**DOCUMENT SECTION:**
* * *

METHODS

Variants:

1. METHODS meth.

2. METHODS meth FOR EVENT evt OF cif.

You can only use this statement in the declaration part of a class declaration (see CLASS ) or in an interface definition (see INTERFACE). Instance methods belong to the components of a class.

Use the CALL METHOD statement to call methods. If a method has one RETURNING parameter and otherwise only has IMPORTING parameters, it is known as a functional method and can be called as an operand in expressions. Within a class, you can call methods by name. Instance methods are instance-specific, so you can only call them from outside the class using reference variables1 that contain references to an object in their class. Whether or not a method can be called from outside its class depends on its visibility.

Note

You cannot give names to methods that are already reserved for built-in ABAP functions, such as ABS, SIN oder SQRT, since this may lead to ambiguities when functional methods are called.

Variant 1

METHODS meth.

Extras:

1. ... ABSTRACT

2. ... FINAL

3. ... REDEFINITION

4. ... IMPORTING
           [VALUE(|REFERENCE(]p1[)] TYPE type | LIKE f
                                    [OPTIONAL|DEFAULT g]
           ...
           [VALUE(|REFERENCE(]pn[)] TYPE type | LIKE f
                                    [OPTIONAL|DEFAULT g]
           [PREFERRED PARAMETER pi]

5. ... EXPORTING
           [VALUE(|REFERENCE(]p1[)] TYPE type | LIKE f
           ...
           [VALUE(|REFERENCE(]pn[)] TYPE type | LIKE f

6. ... CHANGING
           [VALUE(|REFERENCE(]p1[)] TYPE type | LIKE f
                                    [OPTIONAL|DEFAULT g]
           ...
           [VALUE(|REFERENCE(]pn[)] TYPE type | LIKE f
                                    [OPTIONAL|DEFAULT g]

7. ... RETURNING VALUE(p) TYPE type | LIKE f

8. ... RAISING cx1 ... cxn

9. ... EXCEPTIONS p1 ... pn

Abstract, Final, and Redefined Methods

Effect

Declares Methods in a Class.

The first three additions of the METHODS statement are part of the Inheritance concept for classes. They allow you to declare abstract methods, final methods, and to redefine methods in subclasses. Abstract methods are defined in a superclass, but only implemented in a subclass. Conversely, final methods cannot be redefined in subclasses. Redefinition allows you adapt methods that have been defined in a superclass.

Notes

You cannot use additions 1-3 of the METHODS statement when declaring methods in an interface.

* * *

**DATA EXCERPT:**
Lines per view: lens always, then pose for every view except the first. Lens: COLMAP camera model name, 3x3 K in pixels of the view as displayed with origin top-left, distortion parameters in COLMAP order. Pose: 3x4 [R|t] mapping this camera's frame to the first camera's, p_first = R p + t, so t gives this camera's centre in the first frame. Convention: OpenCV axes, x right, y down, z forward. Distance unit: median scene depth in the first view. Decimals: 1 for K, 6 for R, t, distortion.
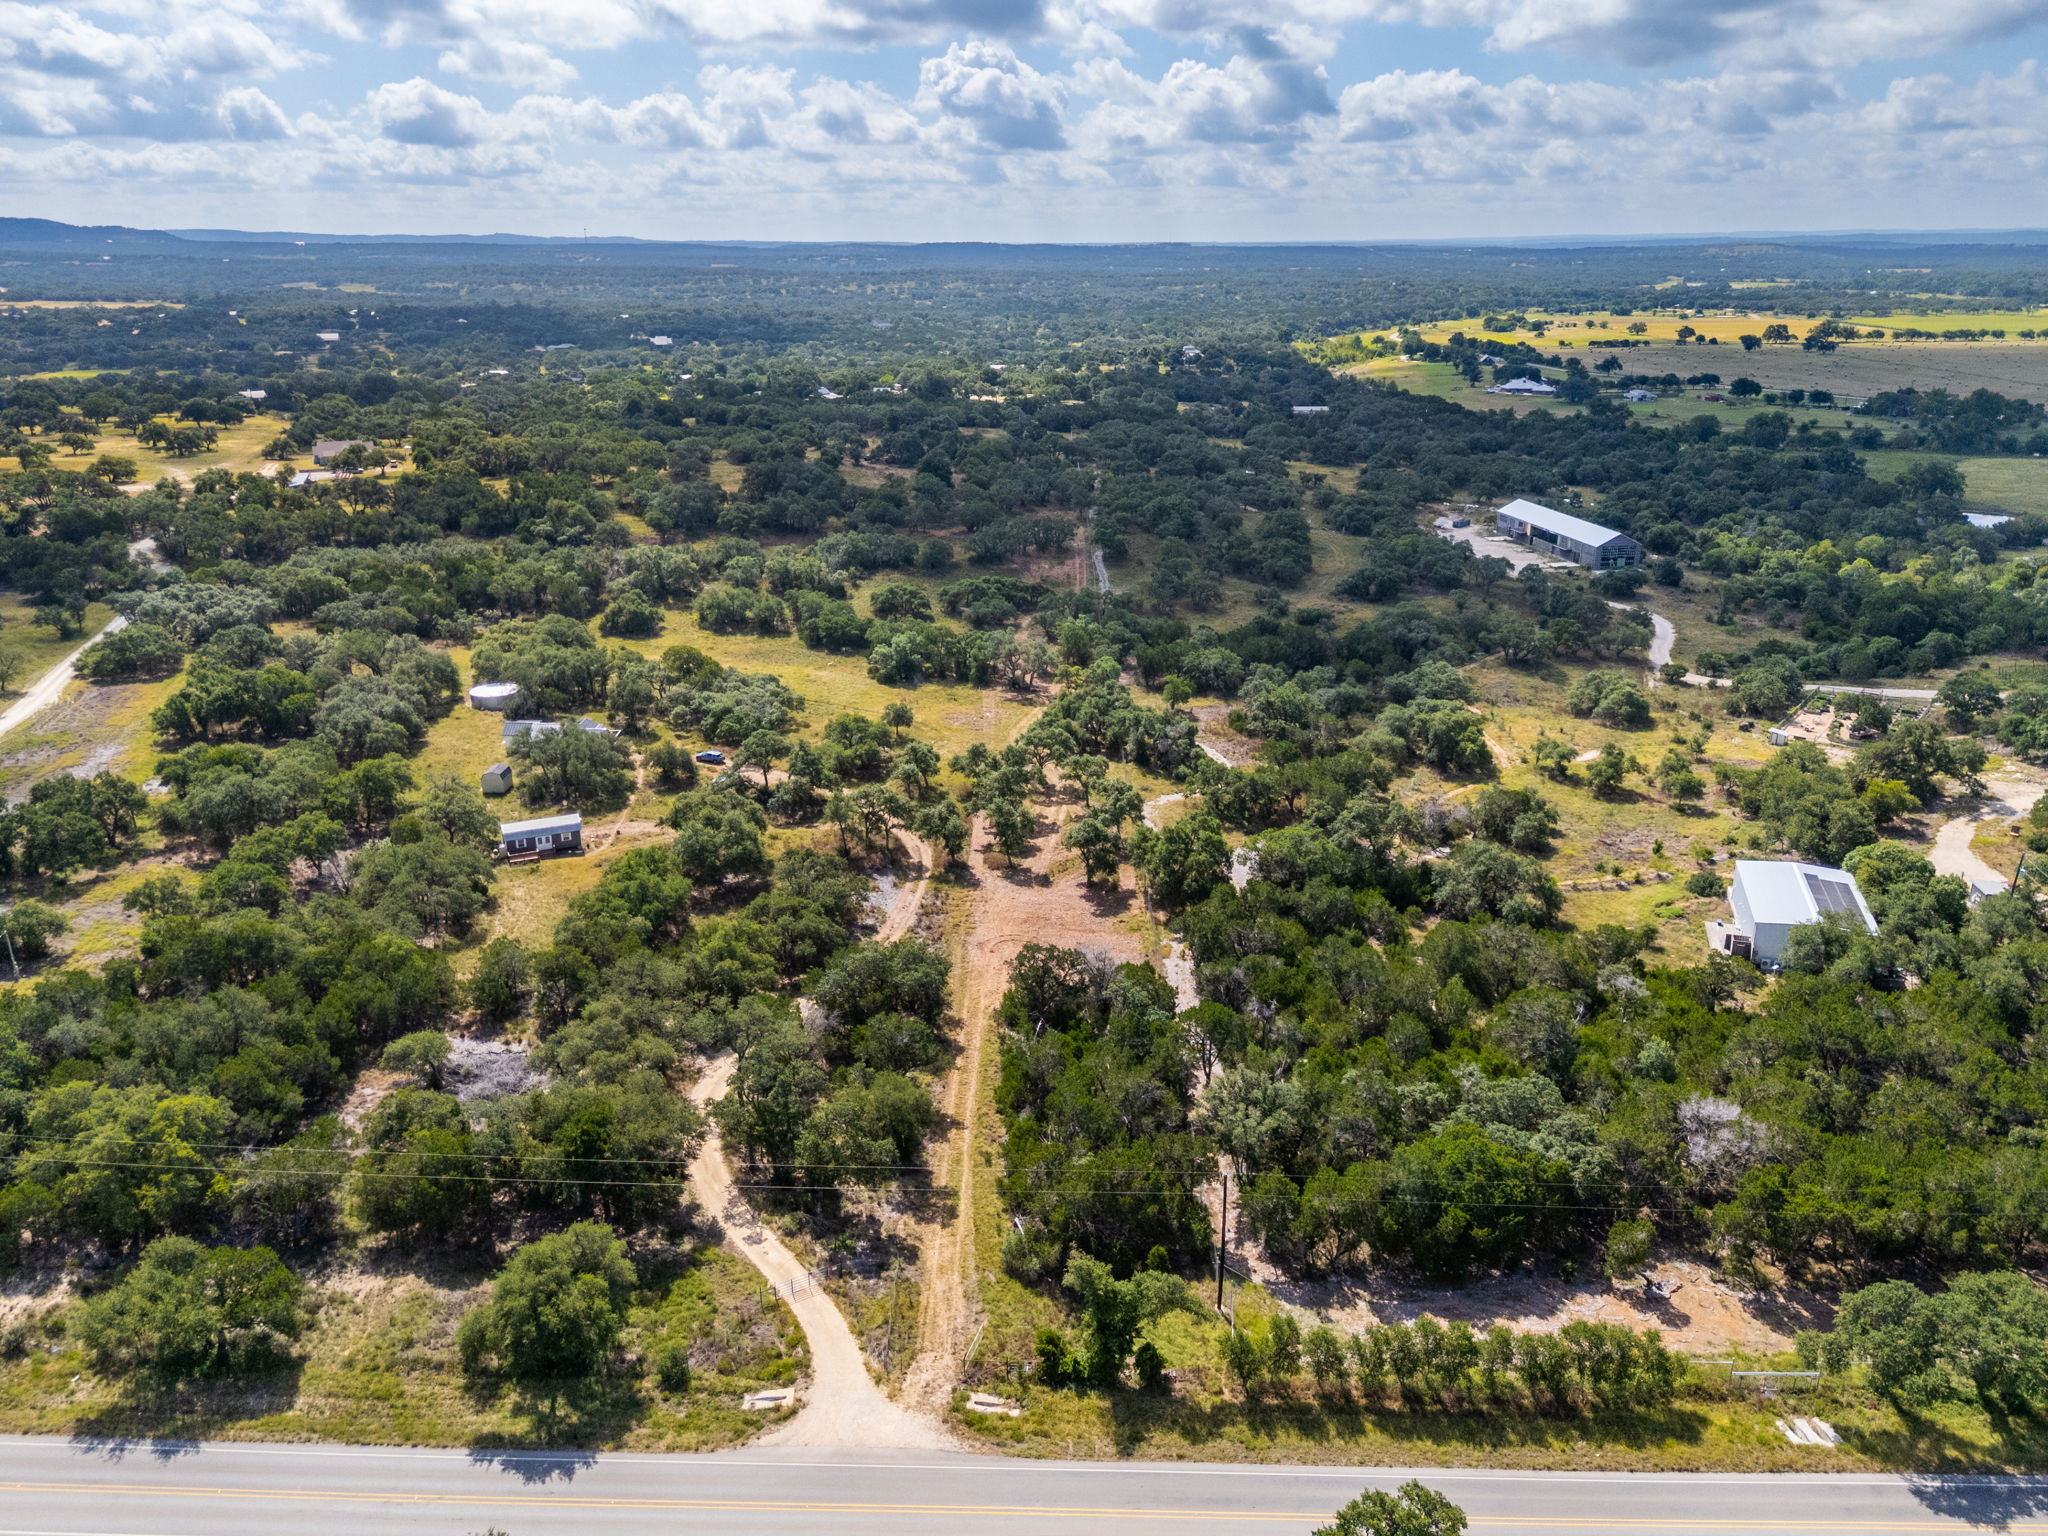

* * *

**TASK TO CARRY OUT:**
Could you quote the ABAP METHODS reference, everything from "Declares Methods in" down to "in a superclass."?

**EXERCISE ANSWER:**
Declares Methods in a Class.

The first three additions of the METHODS statement are part of the Inheritance concept for classes. They allow you to declare abstract methods, final methods, and to redefine methods in subclasses. Abstract methods are defined in a superclass, but only implemented in a subclass. Conversely, final methods cannot be redefined in subclasses. Redefinition allows you adapt methods that have been defined in a superclass.